From time to time, we are consulted regarding insolvent estates of deceased persons.

When the death of a debtor occurs, who is responsible for the debts?

  • Although some creditors may try to collect from the spouse or other family members, debts do not transfer by virtue of marriage or death unless the debt is “joint” in which case the survivor will be required to pay the balance of the account.
  • Debts are normally paid out of the assets of the estate of the deceased before distributions are made to heirs (before any money can be distributed to heirs, all the proven debts must be paid).
  • If the estate is insolvent (the assets of the estate are not sufficient to pay the debts), then the order of payment is normally prescribed by provincial legislation.
  • If warranted, the executors can make application to Bankruptcy Court for an order allowing them to assign the deceased’s estate into bankruptcy. In that event, then the Bankruptcy and Insolvency Act (Canada), the federal legislation, will prescribe the order of payment.

* BRIEF A *
In the passage on insolvent estates, which federal law sets the order of payment once the estate has been assigned into bankruptcy?
The listing has no connection to the passage on insolvent estates.

Dataset records
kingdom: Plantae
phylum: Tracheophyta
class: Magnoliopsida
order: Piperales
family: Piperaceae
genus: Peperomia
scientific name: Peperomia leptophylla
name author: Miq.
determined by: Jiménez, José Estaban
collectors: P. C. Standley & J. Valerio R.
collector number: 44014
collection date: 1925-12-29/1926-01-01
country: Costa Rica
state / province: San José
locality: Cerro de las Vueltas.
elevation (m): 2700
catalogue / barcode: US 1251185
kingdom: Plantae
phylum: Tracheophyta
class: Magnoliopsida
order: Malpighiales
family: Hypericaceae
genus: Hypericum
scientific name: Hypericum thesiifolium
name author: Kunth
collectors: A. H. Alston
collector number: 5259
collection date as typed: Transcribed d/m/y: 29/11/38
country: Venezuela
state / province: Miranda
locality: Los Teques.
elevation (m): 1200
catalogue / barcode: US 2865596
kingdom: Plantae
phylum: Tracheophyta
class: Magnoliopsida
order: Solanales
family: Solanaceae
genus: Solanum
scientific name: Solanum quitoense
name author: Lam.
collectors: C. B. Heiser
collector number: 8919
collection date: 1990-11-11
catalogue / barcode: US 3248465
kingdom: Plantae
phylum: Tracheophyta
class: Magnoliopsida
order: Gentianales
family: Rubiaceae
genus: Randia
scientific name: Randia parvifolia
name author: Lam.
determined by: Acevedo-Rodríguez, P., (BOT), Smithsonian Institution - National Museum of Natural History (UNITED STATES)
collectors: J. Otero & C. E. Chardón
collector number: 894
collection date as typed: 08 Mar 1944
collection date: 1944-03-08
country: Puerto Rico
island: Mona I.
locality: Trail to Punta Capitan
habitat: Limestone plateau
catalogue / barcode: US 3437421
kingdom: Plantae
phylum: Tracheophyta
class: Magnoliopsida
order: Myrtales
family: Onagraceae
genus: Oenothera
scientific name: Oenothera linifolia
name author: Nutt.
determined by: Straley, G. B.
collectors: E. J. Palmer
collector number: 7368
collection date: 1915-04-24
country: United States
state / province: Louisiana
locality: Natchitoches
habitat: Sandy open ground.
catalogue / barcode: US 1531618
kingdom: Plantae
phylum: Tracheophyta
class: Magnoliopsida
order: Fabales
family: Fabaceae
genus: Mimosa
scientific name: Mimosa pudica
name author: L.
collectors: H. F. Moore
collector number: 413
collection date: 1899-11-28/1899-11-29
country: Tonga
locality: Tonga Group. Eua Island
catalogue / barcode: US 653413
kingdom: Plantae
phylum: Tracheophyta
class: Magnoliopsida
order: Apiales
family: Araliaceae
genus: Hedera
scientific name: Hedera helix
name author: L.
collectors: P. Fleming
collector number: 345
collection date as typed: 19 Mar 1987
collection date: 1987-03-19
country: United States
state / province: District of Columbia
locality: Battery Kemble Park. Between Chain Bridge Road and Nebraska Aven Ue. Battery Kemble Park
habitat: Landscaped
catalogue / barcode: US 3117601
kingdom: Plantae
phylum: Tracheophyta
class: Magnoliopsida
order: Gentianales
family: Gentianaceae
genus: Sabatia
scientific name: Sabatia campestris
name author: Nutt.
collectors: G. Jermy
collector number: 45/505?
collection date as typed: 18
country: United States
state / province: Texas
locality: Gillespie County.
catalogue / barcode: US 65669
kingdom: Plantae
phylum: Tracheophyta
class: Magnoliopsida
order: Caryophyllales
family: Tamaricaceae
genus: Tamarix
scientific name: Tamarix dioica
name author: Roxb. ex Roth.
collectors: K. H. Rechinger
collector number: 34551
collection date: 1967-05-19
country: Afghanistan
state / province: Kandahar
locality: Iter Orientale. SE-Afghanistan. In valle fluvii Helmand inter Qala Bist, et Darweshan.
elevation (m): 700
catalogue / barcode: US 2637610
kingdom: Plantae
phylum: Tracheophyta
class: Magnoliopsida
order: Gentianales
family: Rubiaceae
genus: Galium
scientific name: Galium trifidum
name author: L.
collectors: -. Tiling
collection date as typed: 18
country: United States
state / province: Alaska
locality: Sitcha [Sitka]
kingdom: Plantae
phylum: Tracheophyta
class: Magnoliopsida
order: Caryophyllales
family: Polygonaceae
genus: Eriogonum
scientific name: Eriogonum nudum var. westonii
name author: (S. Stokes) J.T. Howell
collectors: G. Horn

* BRIEF B *
In the listing, lay out the lines starting at the one containing "collectors: E. J. Palmer" and ending at the one containing "genus: Mimosa" as a JSON list of strings, one string per line, with blank lines left out.

* FULL ANSWER A *
The Bankruptcy and Insolvency Act (Canada).

* FULL ANSWER B *
[
  "collectors: E. J. Palmer",
  "collector number: 7368",
  "collection date: 1915-04-24",
  "country: United States",
  "state / province: Louisiana",
  "locality: Natchitoches",
  "habitat: Sandy open ground.",
  "catalogue / barcode: US 1531618",
  "kingdom: Plantae",
  "phylum: Tracheophyta",
  "class: Magnoliopsida",
  "order: Fabales",
  "family: Fabaceae",
  "genus: Mimosa"
]